Supplied text>
—————
Financial Reporting
Revenue Recognition

The concept of revenue recognition can be a complex issue and in recent years has been the subject of some high profile accounting restatements – particularly in the US. Undeniably, there can be a temptation to manipulate revenue for various reasons and it is for this reason that standard setters are particularly keen on the principles of revenue recognition.
This article looks at the issue concerning revenue recognition. Revenue recognition is dealt with in IAS 18 ‘Revenue’, Application Note G (ANG) to FRS 5 ‘Reporting the Substance of Transactions’ and in FRSSE. For the purposes of this article we will look at the provisions in FRS 5, though the FRSSE equivalent also follows the principles in ANG.
Definition of revenue
ANG does not define the term ‘revenue’. The basic principle to be applied when considering revenue is to decipher whether there is either an increase in an asset (i.e. debtors) or a reduction in a liability (for example where a customer has made an advance payment and the reporting entity has fulfilled some of its obligations). ANG does, in fact, define ‘turnover’ as:
‘the revenue resulting from exchange transactions under which a seller supplies to customers the goods or services that it is in business to provide’.
Figure 1
A motor dealer is in the business of selling new and used vehicles. It has a fleet of demonstration vehicles which it allows customers to test drive before they decide to purchase. The dealer adopts a policy of using the demonstration vehicles for one year and then selling the vehicles on. The question is does the sale of one of the used vehicles constitute revenue or is it a fixed asset disposal?
As the motor dealer is in the business of selling new and used vehicles then the sale of one of the demonstration vehicles would constitute turnover.
—————
Data extract>
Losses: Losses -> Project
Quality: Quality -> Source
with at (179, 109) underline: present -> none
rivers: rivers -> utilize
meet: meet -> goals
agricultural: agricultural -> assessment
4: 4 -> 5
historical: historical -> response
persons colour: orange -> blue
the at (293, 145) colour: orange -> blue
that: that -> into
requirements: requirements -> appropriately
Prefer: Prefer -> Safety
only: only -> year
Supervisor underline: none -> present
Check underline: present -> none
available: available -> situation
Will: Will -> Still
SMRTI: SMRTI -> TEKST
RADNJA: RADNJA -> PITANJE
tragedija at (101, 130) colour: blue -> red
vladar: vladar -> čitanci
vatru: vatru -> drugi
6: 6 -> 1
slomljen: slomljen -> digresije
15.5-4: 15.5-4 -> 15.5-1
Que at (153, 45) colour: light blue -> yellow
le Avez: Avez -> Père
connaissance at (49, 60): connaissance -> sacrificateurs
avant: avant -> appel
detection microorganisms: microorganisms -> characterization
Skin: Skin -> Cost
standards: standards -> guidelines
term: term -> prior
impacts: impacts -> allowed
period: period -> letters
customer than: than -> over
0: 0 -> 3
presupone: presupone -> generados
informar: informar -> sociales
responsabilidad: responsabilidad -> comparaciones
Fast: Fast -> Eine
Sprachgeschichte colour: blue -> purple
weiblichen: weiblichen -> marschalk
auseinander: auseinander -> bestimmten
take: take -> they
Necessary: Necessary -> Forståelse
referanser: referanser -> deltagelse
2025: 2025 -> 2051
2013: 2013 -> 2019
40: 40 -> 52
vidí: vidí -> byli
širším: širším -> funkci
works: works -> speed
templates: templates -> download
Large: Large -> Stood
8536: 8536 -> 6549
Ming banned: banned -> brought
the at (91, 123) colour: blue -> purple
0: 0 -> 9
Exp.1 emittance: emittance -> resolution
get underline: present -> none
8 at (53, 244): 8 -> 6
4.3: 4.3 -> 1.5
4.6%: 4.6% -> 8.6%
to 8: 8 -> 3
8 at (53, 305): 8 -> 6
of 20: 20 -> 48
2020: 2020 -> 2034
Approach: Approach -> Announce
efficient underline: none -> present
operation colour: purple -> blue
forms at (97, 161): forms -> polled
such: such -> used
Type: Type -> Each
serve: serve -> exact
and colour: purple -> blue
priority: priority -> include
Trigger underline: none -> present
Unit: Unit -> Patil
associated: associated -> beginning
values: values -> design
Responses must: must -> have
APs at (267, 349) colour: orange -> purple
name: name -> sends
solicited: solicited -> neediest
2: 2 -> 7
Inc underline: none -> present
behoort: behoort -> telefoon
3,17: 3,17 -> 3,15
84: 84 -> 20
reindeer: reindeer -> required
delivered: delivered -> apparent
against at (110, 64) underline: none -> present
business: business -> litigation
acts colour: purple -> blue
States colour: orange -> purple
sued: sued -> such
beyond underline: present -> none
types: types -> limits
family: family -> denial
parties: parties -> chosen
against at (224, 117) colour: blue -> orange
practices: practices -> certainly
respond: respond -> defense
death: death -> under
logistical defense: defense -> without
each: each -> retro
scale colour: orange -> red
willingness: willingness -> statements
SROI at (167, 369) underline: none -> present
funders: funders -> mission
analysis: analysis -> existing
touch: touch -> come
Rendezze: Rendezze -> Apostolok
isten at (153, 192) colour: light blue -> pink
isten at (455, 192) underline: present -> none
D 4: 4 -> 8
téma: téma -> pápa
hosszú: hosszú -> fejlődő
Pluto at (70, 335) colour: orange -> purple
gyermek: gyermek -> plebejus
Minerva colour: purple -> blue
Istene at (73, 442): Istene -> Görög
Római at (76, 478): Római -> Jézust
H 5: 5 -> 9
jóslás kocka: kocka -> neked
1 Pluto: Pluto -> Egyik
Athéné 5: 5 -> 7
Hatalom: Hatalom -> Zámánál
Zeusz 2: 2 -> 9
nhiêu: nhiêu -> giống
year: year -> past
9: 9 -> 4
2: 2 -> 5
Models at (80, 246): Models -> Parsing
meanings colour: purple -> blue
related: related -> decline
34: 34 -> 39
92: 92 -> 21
—————
Instruction 1>
Rewrite the paragraph of the revenue recognition article that begins "This article looks at the issue" in fewer words, keeping its main facts.
Instruction 2>
List every accounting standard or pronouncement that the revenue recognition article names.
Instruction 3>
Pick up the revenue recognition article after its last sentence and carry it forward.

Reply 1>
The article examines revenue recognition, which is covered by IAS 18 ‘Revenue’, Application Note G (ANG) to FRS 5 ‘Reporting the Substance of Transactions’, and the FRSSE. It focuses on the FRS 5 provisions, and the FRSSE equivalent also follows ANG's principles.

Reply 2>
- IAS 18 ‘Revenue’
- Application Note G (ANG)
- FRS 5 ‘Reporting the Substance of Transactions’
- FRSSE

Reply 3>
Figure 2
Company A Ltd is a distributor of construction equipment and has recently expanded its operations to the extent that they have had a purpose-built distribution centre built for them and have sold their old building. The company has sold its previously occupied building for £500,000.
The sale of the company’s premises would not give rise to turnover because ANG at paragraphs G11 and G12 makes it clear that the sale of company premises would be a fixed asset disposal and as such the gain or loss on disposal of the company premises would be reported separately after operating profit to accord with FRS 3 ‘Reporting Financial Performance’.
Long-term contractual performance
Long-term contracts are also covered in the provisions contained in SSAP 9 ‘Stocks and Work-in-Progress’ and are specific to long-term contract accounting.
Long-term contracts need to be assessed on a contract by contract basis. Turnover and related costs are accounting for in the profit and loss account as contract activity progresses. A typical calculation is as follows:
Total contract revenue x % of completion = Revenue to be recognised at the period/year end
An entity needs to record turnover in its profit and loss based on the extent to which the entity has the right to be paid.
Figure 3
A contractor has a fixed price contract for £12,000. The total estimated costs amount to £7,500 resulting in an expected profit of £4,500. At the end of year 1 the contract is estimated to be 40% complete.
As the contract is deemed to make a profit then the company should record (£12,000 x 40%) £4,800 in turnover. It should also recognise (£7,500 x 40%) £3,000 in costs resulting in a profit being recognised of £1,800 being recognised in year 1.
If the contract was estimated to make a loss of, say £1,000, then the company should still recognise £4,800 in turnover but then £5,800 of costs to result in a loss being recognised of £1,000. Paragraph 11 of SSAP 9 states that where losses are foreseen, they should be recognised as soon as they are foreseen.
ANG provides additional guidance as opposed to overruling SSAP 9 which still contains the rules on long-term contract accounting.
UITF Abstract 40
The Urgent Issues Task Force issued Abstract 40 on 10 March 2005 which gave rise to considerable controversy within the profession. This was because prior to the issue of UITF 40, entities such as professional partnerships (firms of solicitors and accountants etc) recognised revenue in their financial statements when fee notes were raised. Any work-in-progress was simply carried forward to the next accounting period. UITF 40 says that revenue should be recognised when the entity obtains a ‘right to consideration’.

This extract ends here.